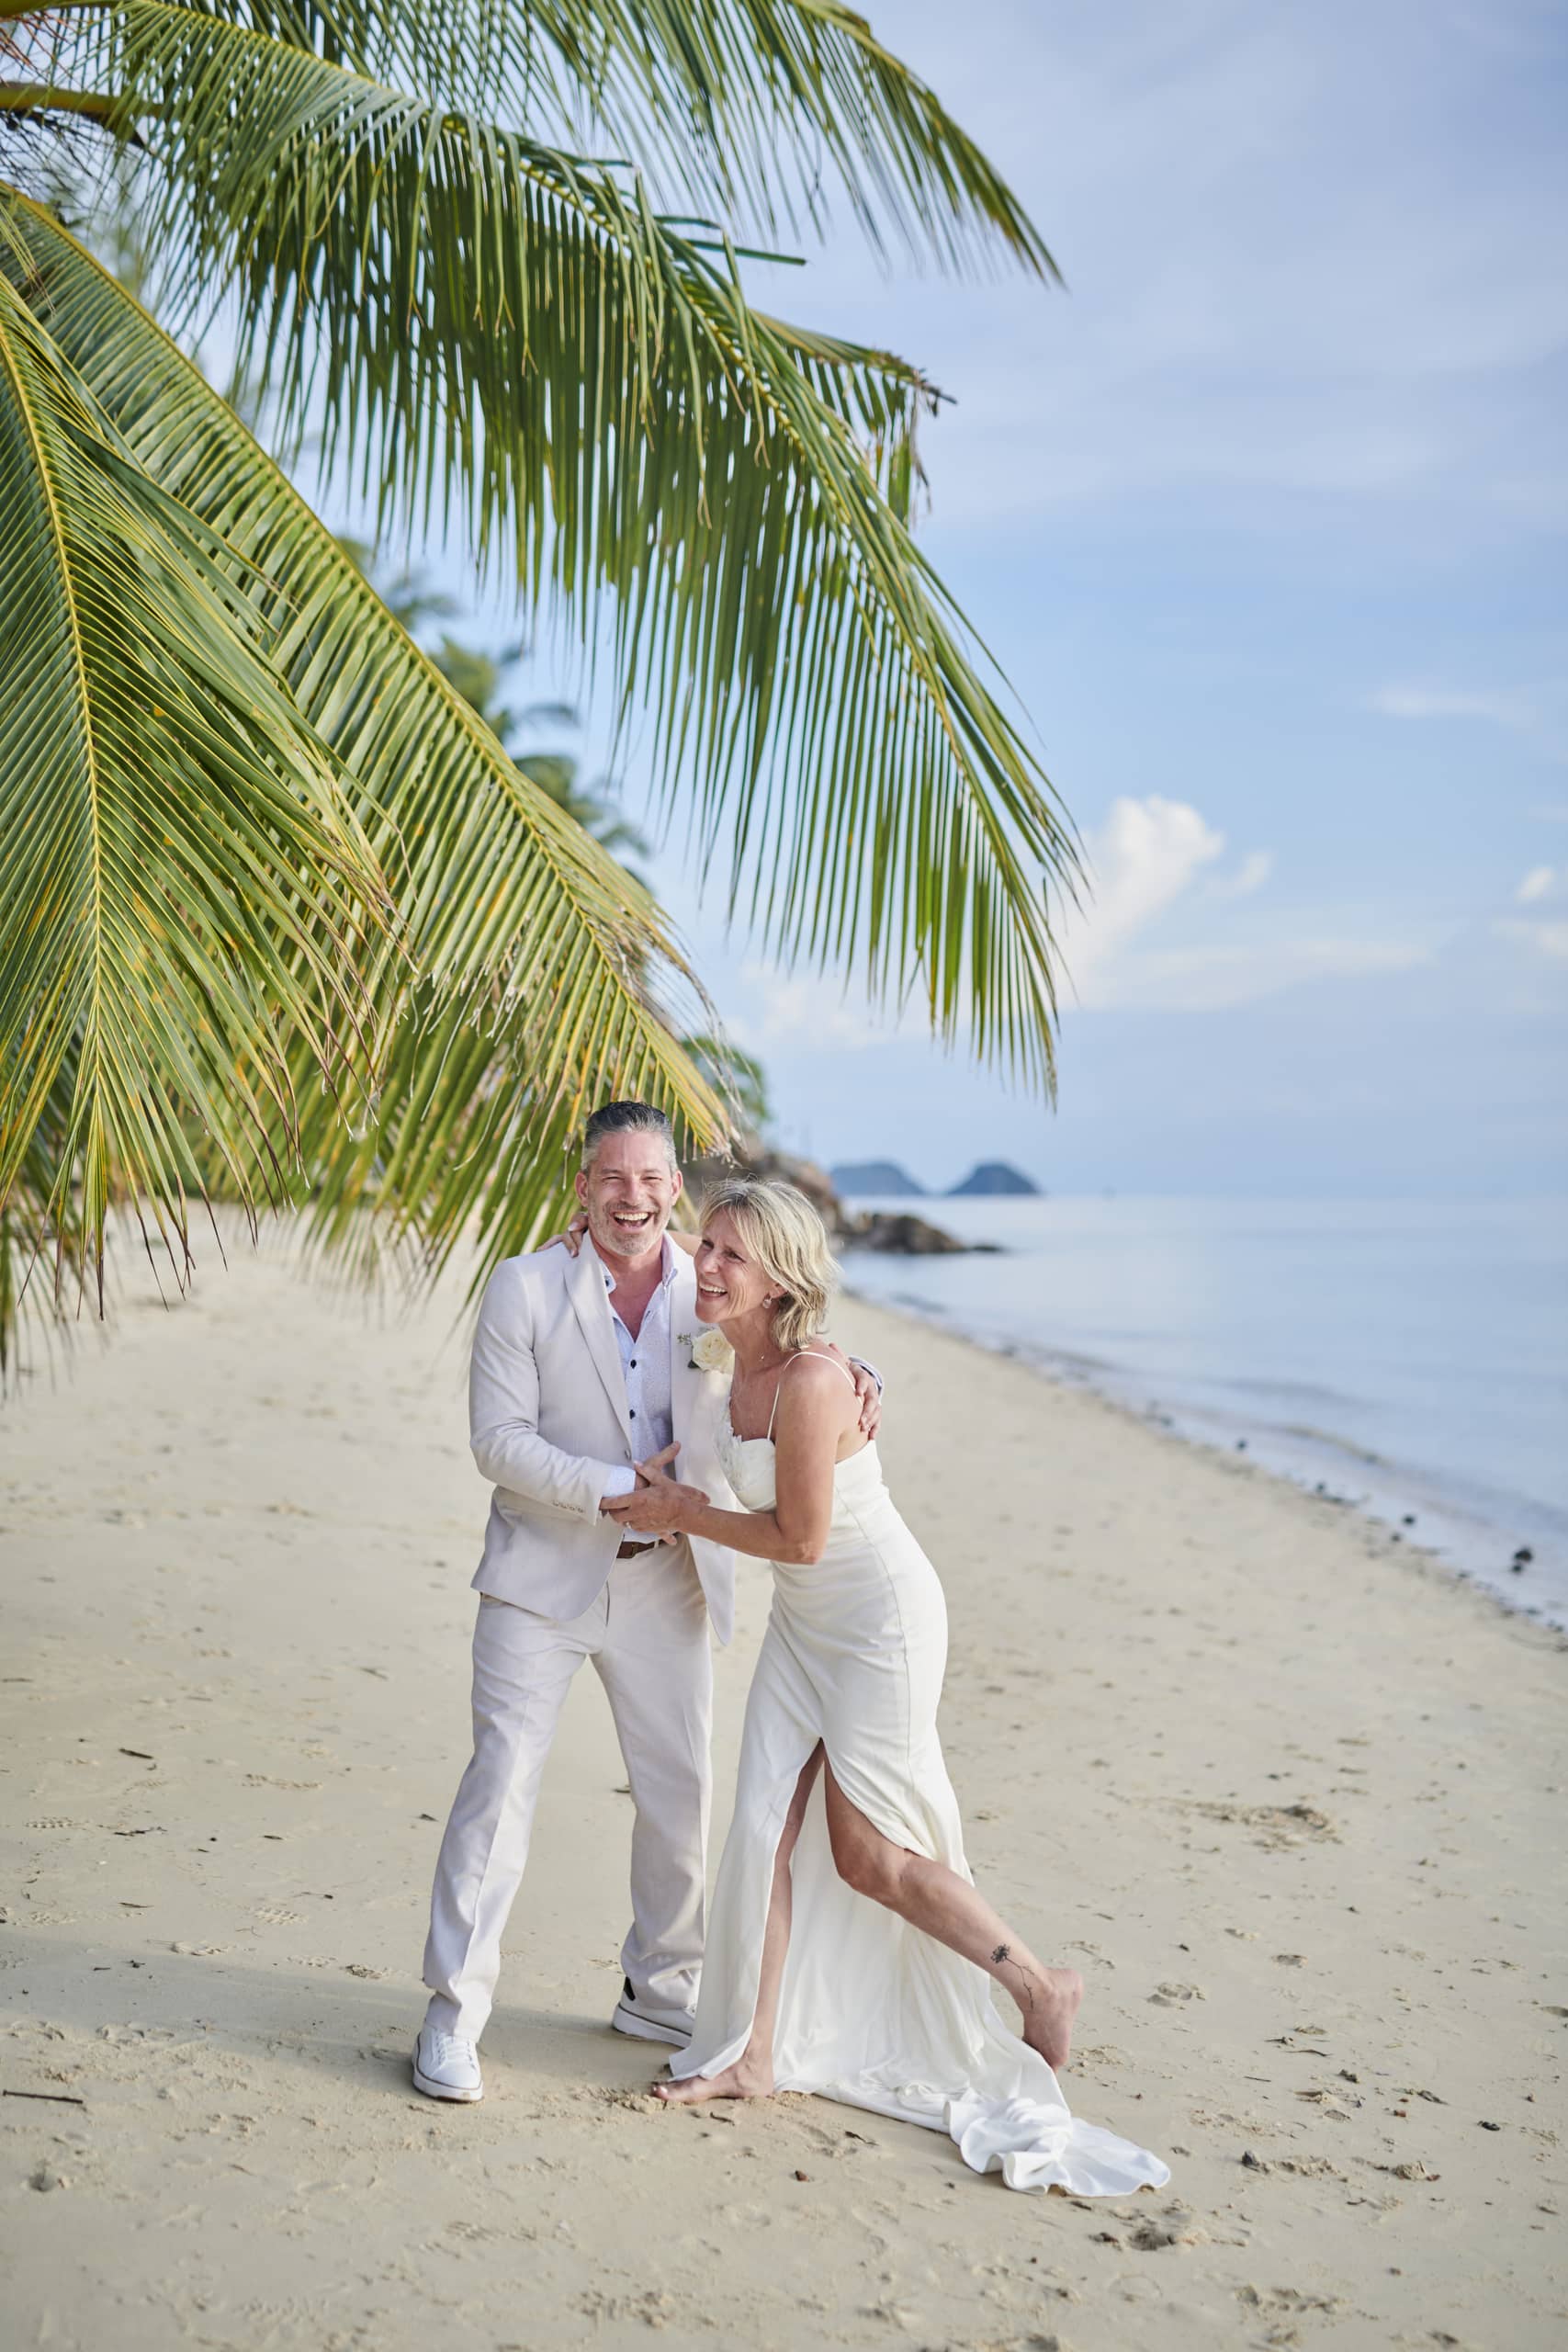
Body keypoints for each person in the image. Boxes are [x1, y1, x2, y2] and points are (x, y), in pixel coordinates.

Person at [603, 1177, 1169, 2195]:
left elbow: (802, 1539)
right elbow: (649, 1263)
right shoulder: (720, 1356)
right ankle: (755, 2054)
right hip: (803, 1626)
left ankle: (1040, 1984)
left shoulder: (819, 1382)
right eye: (710, 1247)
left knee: (868, 1857)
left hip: (877, 1623)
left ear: (780, 1281)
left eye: (733, 1254)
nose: (710, 1266)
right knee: (762, 1831)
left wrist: (684, 1510)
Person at [412, 1105, 880, 2104]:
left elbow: (782, 1347)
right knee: (499, 1791)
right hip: (538, 1578)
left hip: (669, 1580)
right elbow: (496, 1440)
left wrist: (851, 1371)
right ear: (581, 1187)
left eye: (651, 1179)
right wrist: (613, 1483)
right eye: (611, 1178)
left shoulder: (708, 1288)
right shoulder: (524, 1286)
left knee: (678, 1800)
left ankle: (660, 1988)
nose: (632, 1197)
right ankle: (453, 2013)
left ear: (676, 1189)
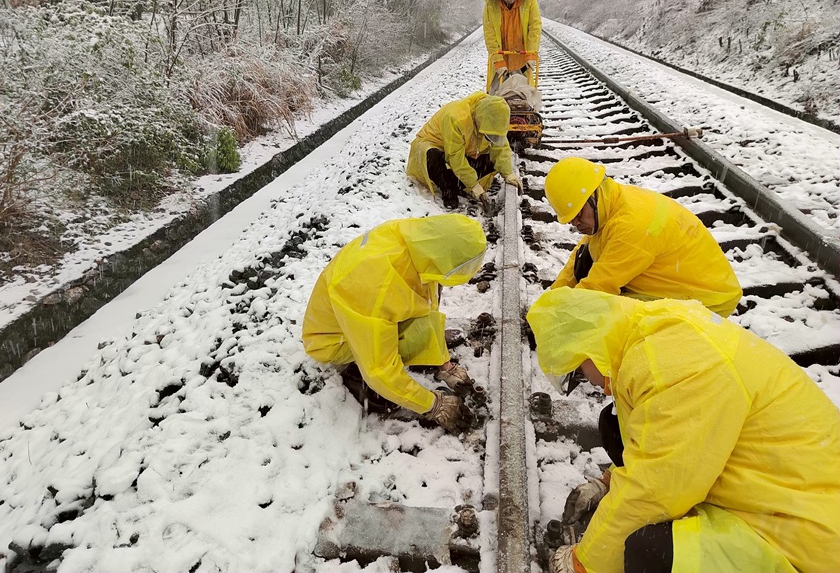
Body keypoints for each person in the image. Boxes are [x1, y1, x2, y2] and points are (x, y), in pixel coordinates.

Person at [527, 288, 840, 573]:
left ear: (588, 348)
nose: (592, 384)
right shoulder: (650, 332)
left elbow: (656, 488)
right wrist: (608, 482)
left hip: (805, 532)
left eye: (580, 375)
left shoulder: (672, 367)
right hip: (773, 482)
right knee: (614, 424)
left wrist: (585, 563)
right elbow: (657, 439)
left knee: (649, 551)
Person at [302, 214, 485, 434]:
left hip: (357, 311)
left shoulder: (415, 242)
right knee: (381, 381)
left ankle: (402, 357)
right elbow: (381, 370)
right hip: (333, 342)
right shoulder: (377, 290)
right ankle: (355, 374)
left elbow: (428, 300)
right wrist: (433, 405)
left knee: (417, 318)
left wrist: (443, 363)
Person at [544, 156, 742, 317]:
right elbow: (582, 254)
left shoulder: (631, 226)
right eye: (571, 220)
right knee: (586, 268)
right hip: (679, 282)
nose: (576, 223)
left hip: (707, 300)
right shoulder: (612, 201)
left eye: (578, 214)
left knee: (613, 317)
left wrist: (557, 317)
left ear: (594, 197)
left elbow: (599, 286)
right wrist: (555, 295)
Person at [406, 91, 522, 210]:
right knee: (433, 156)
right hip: (434, 146)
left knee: (492, 162)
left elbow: (500, 146)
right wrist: (474, 186)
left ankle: (456, 183)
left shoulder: (493, 112)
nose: (491, 139)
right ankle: (448, 191)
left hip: (461, 148)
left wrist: (508, 174)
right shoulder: (456, 118)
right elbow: (455, 156)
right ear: (479, 121)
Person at [483, 0, 542, 93]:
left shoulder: (529, 0)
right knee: (495, 96)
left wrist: (531, 54)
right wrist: (498, 61)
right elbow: (490, 34)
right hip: (500, 56)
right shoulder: (491, 5)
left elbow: (534, 27)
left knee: (525, 95)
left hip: (521, 58)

══════

** Try it **
Please transcribe only the lines in the records above running from the line that has "right elbow: (649, 1263)" through the line that has "left wrist: (684, 1510)", both included, exactly as they appear.

** Expected output **
right elbow: (649, 1263)
right shoulder: (720, 1356)
right ankle: (755, 2054)
right hip: (803, 1626)
left ankle: (1040, 1984)
left shoulder: (819, 1382)
right eye: (710, 1247)
left knee: (868, 1857)
left hip: (877, 1623)
left ear: (780, 1281)
left eye: (733, 1254)
nose: (710, 1266)
right knee: (762, 1831)
left wrist: (684, 1510)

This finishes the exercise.